The Google Translate app lets users translate text instantly. In the app, just point your camera at the text you want to translate and you’ll see it transform into your desired language live, right before your eyes—no Internet connection or cell phone data needed. This handy feature has been available for some time, but it had only been compatible with seven languages. Now, thanks to machine learning, Google has upgraded the app to instantly translate 27 languages.
“So the next time you’re in Prague and can’t read a menu, we’ve got your back,” Otavio Good, software engineer at Google, wrote on the company’s research blog.
Google also just used AI to cut their speech recognition errors in half.
As of today, in addition to translating between English, French, German, Italian, Portuguese, Russian and Spanish, the following 20 languages can be translated in real time as well: Bulgarian, Catalan, Croatian, Czech, Danish, Dutch, Filipino, Finnish, Hungarian, Indonesian, Lithuanian, Norwegian, Polish, Romanian, Slovak, Swedish, Turkish and Ukrainian. And if you opt to snap a picture instead of watching the text translate live, a total of 37 languages are supported.
So how was Google able to up the number of available languages? They first acquired Word Lens, formerly an augmented reality translation application, and used machine learning and convolutional neural networks to enhance the app’s capabilities. The advancements in image recognition were key.
“Five years ago, if you gave a computer an image of a cat or a dog, it had trouble telling which was which. Thanks to convolutional neural networks, not only can computers tell the difference between cats and dogs, they can even recognize different breeds of dogs,” Mr. Good said. “Yes, they’re good for more than just trippy art—if you’re translating a foreign menu or sign with the latest version of Google’s Translate app, you’re now using a deep neural net.”
Step by step
First, Translate must weed out background clutter and locate the text. When it locates “blobs of pixels” of the same color, it determines they’re letters. And when those blobs are close to each other, it understands it’s a continuous line to be read.
Next, the app must recognize what each individual letter is. This is where deep learning comes in.
“We use a convolutional neural network, training it on letters and non-letters so it can learn what different letters look like,” reads the blog post.
The researchers had to train the software using not just “clean-looking letters”, but “dirty” ones as well. “Letters out in the real world are marred by reflections, dirt, smudges, and all kinds of weirdness,” Mr. Good wrote. “So we built our letter generator to create all kinds of fake “dirt” to convincingly mimic the noisiness of the real world—fake reflections, fake smudges, fake weirdness all around.”
The third step is looking up the recognized letters in a dictionary to get the translations. And for an added attempt at accuracy, dictionary lookups are approximate in case an “S” is misread as a “5.”
Lastly, the translated text is rendered on top of the original in the same style.
“We can do this because we’ve already found and read the letters in the image, so we know exactly where they are. We can look at the colors surrounding the letters and use that to erase the original letters. And then we can draw the translation on top using the original foreground color,” the blog post reads.

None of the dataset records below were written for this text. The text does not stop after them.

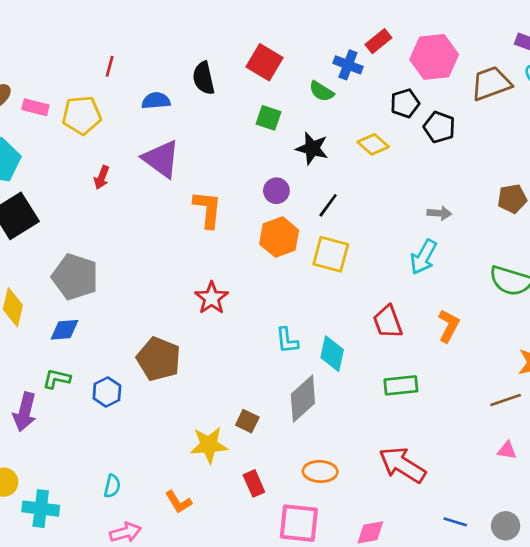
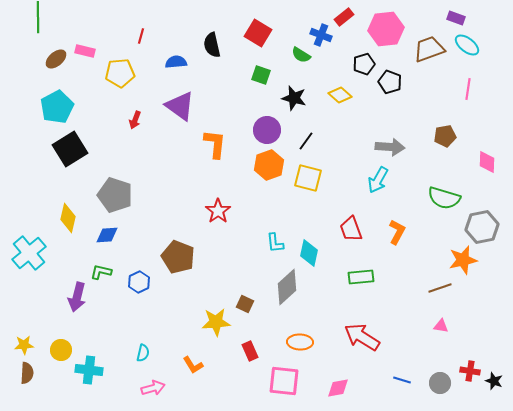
pink rectangle: (35, 107) -> (85, 51), moved
purple circle: (276, 191) -> (267, 130), size x1.4
gray arrow: (439, 213) -> (390, 147), size x1.6

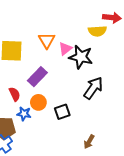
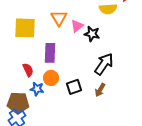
black star: (81, 57) -> (92, 34), size x0.7
purple rectangle: (37, 77) -> (50, 53), turned -42
brown arrow: (89, 142) -> (100, 90), moved

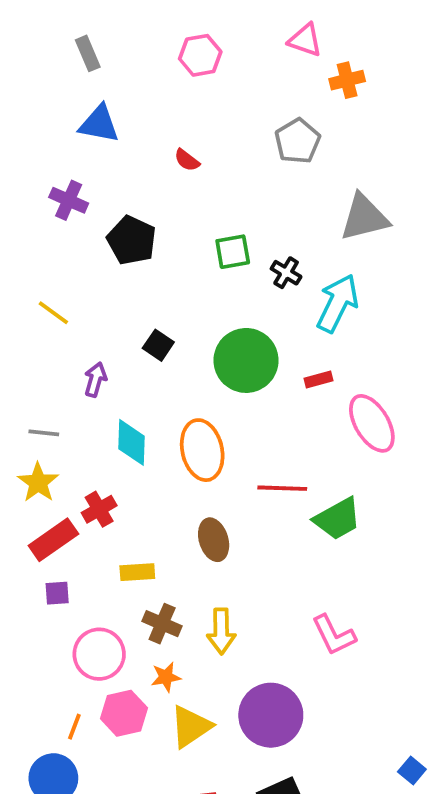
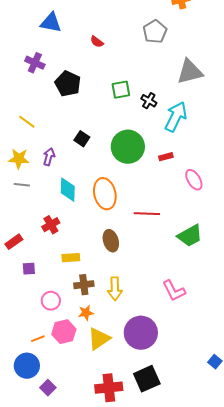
pink ellipse: (372, 423) -> (194, 180), size x0.7
yellow star: (38, 482) -> (19, 159), moved, turned -30
green trapezoid: (338, 519) -> (190, 236), moved
red rectangle: (53, 540) -> (14, 242), moved, size x0.7
brown cross: (162, 624) -> (84, 285), turned -30
pink circle: (99, 654) -> (51, 301), size x0.7
orange line: (74, 727) -> (38, 339), turned 48

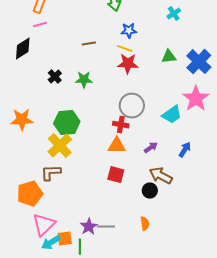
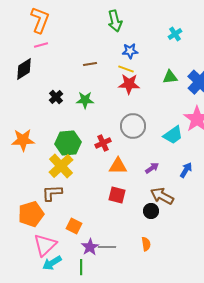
red cross: (121, 125) -> (103, 143), moved, turned -35
orange square: (65, 239) -> (74, 226), moved, turned 35

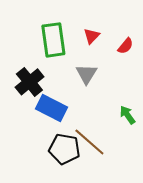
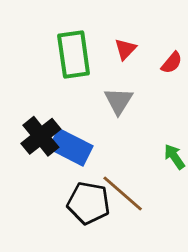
black cross: (29, 82) -> (41, 136), moved

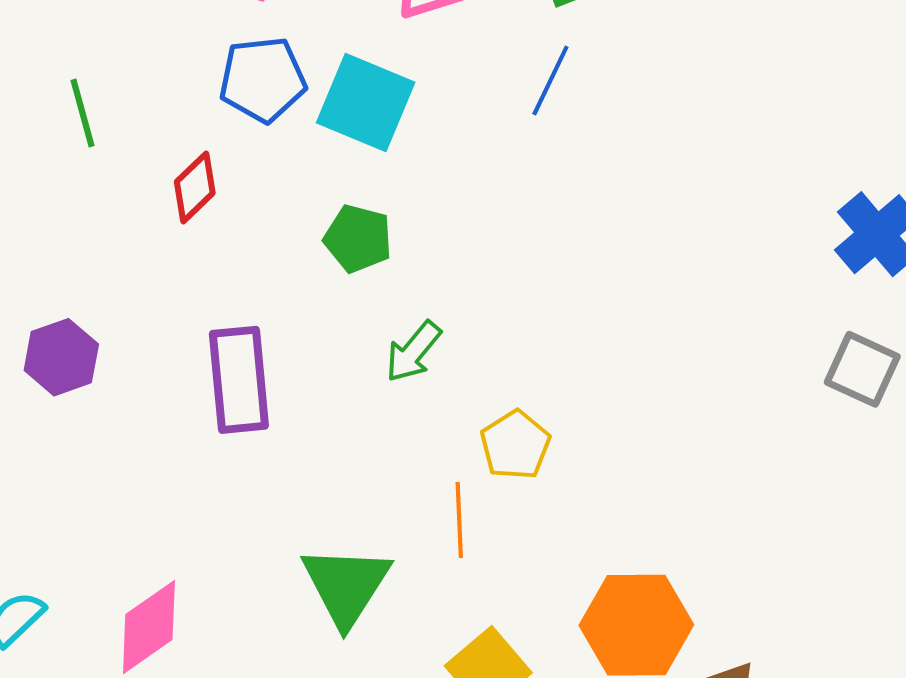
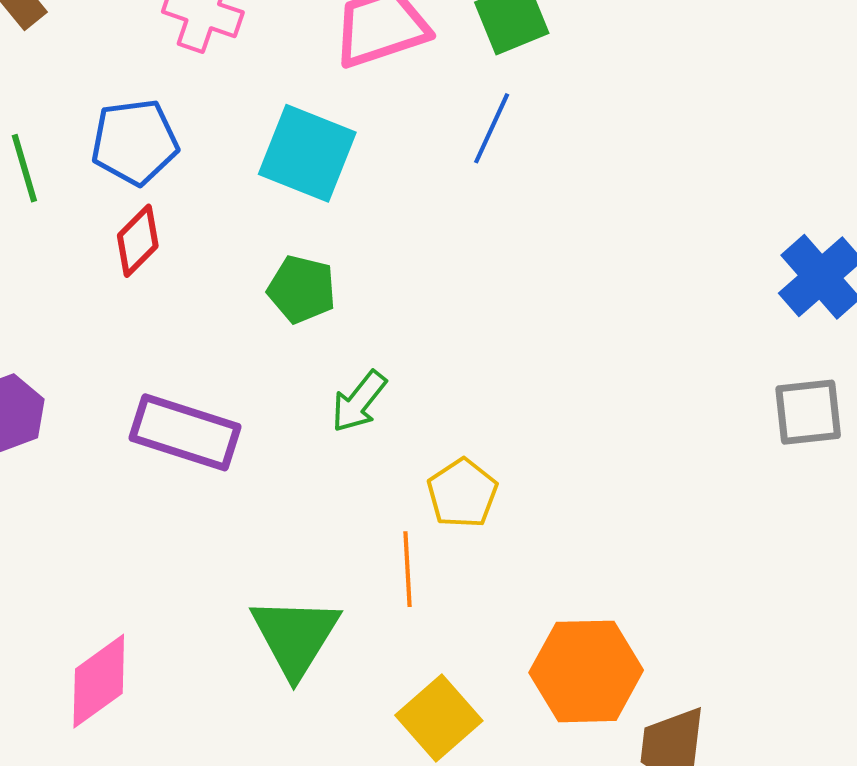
blue pentagon: (263, 80) -> (135, 142), moved
gray square: (862, 369) -> (808, 412), turned -30
purple rectangle: (239, 380) -> (185, 432), turned -66

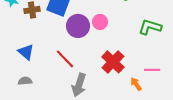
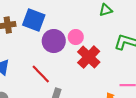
red cross: (113, 62) -> (89, 57), moved

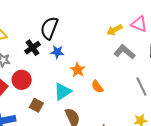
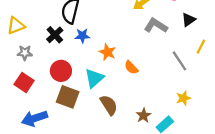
red circle: (22, 80) -> (61, 71), moved
brown square: (36, 105) -> (68, 97), size x1.5

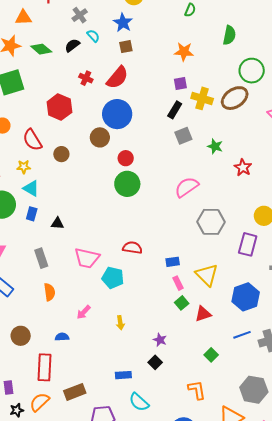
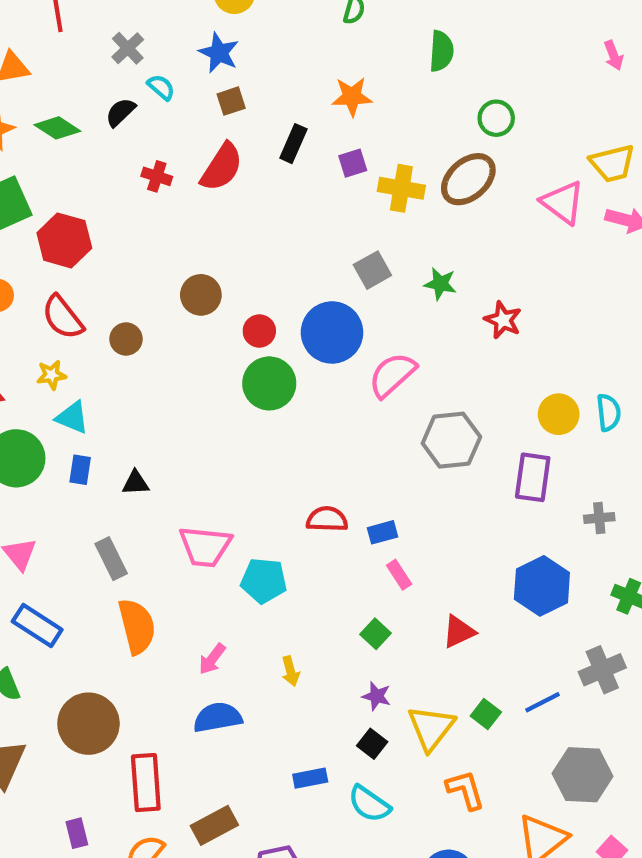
green circle: (252, 71) -> (496, 118), size x0.7
red hexagon: (59, 107) -> (64, 240), moved
black rectangle: (175, 110) -> (293, 144), moved
blue circle: (117, 114) -> (332, 332), moved
red semicircle: (132, 248) -> (327, 519), moved
yellow triangle: (207, 275) -> (431, 728), moved, turned 30
orange semicircle: (50, 292) -> (137, 626), size x1.5
green square: (182, 303) -> (375, 634), moved
blue line: (242, 335) -> (542, 702), moved
brown circle: (21, 336) -> (88, 724), size x1.5
blue semicircle: (62, 337) -> (218, 717), moved, size x1.6
cyan semicircle: (139, 402) -> (369, 804), moved

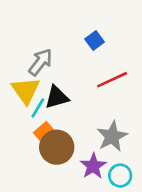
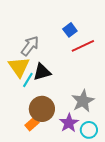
red line: (112, 80) -> (83, 46), moved
orange rectangle: (43, 131) -> (32, 124), moved

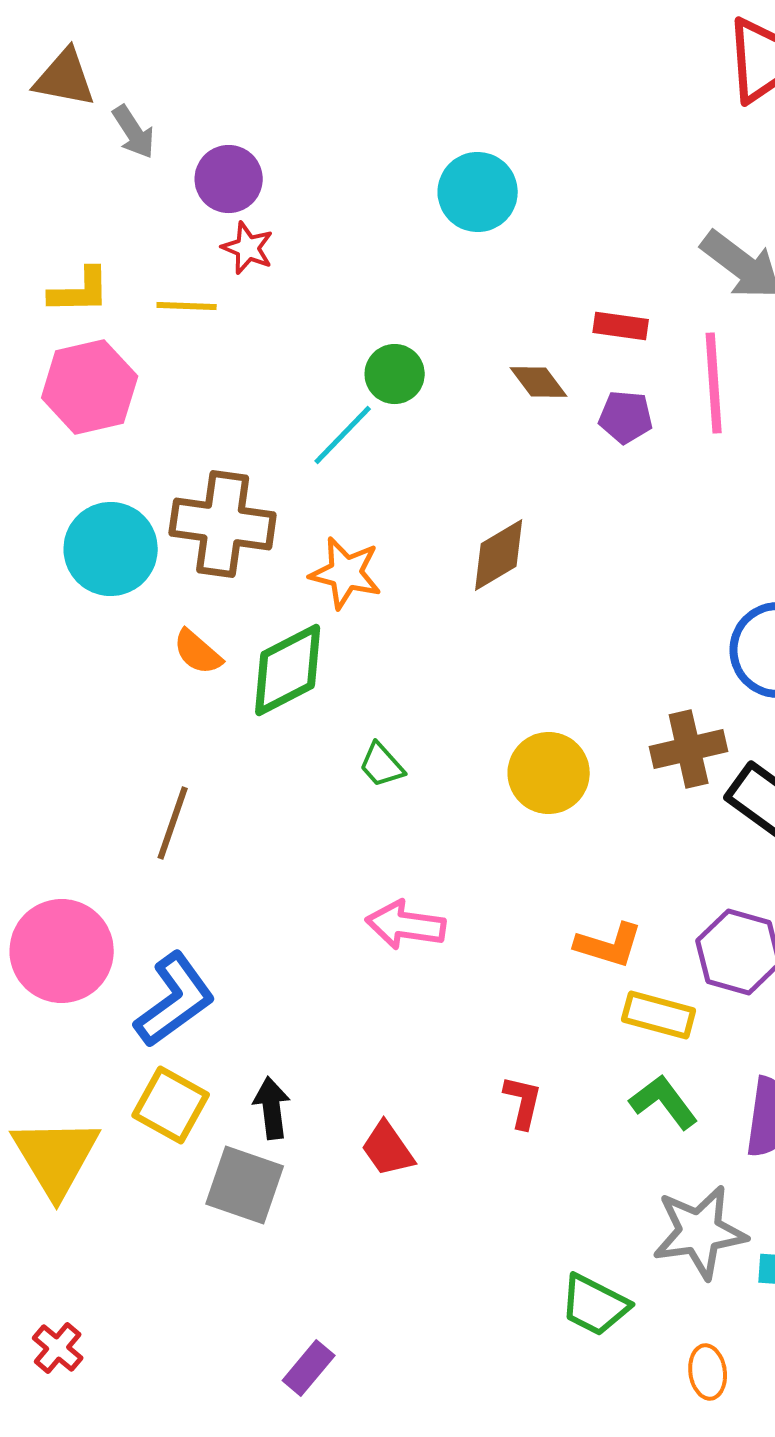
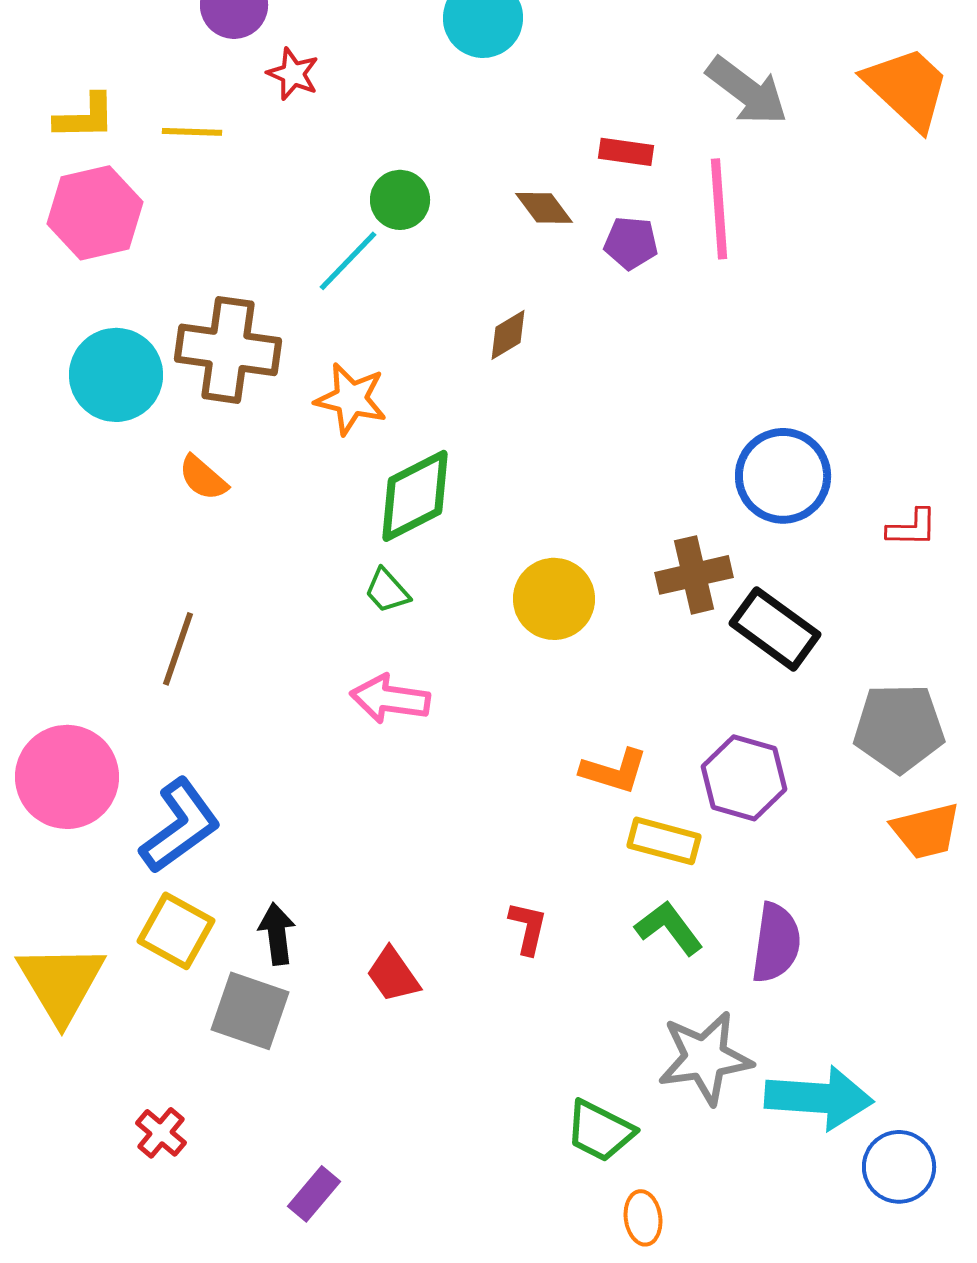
red star: (248, 248) -> (293, 74), moved
brown diamond: (499, 555) -> (508, 335), moved, size x0.7
green diamond: (288, 670) -> (415, 496), moved
pink arrow: (406, 925) -> (390, 699), moved
red cross: (58, 1348) -> (161, 1133), moved
orange ellipse: (708, 1372) -> (643, 1218), moved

In order to be as efficient as possible and allow all of these steps to be completed in real time without an Internet or data connection, the Google team developed a very small neural net with an upper bound on the density of information it can handle. Since they were generating their own training data, it was important to include the right data but nothing extra so the neural network isn’t using too much of its information density on unimportant things. An example would be how it needs to recognize a letter with a slight amount of rotation, but not too much.
In the end, users are left with 20 more languages but the same fast speed.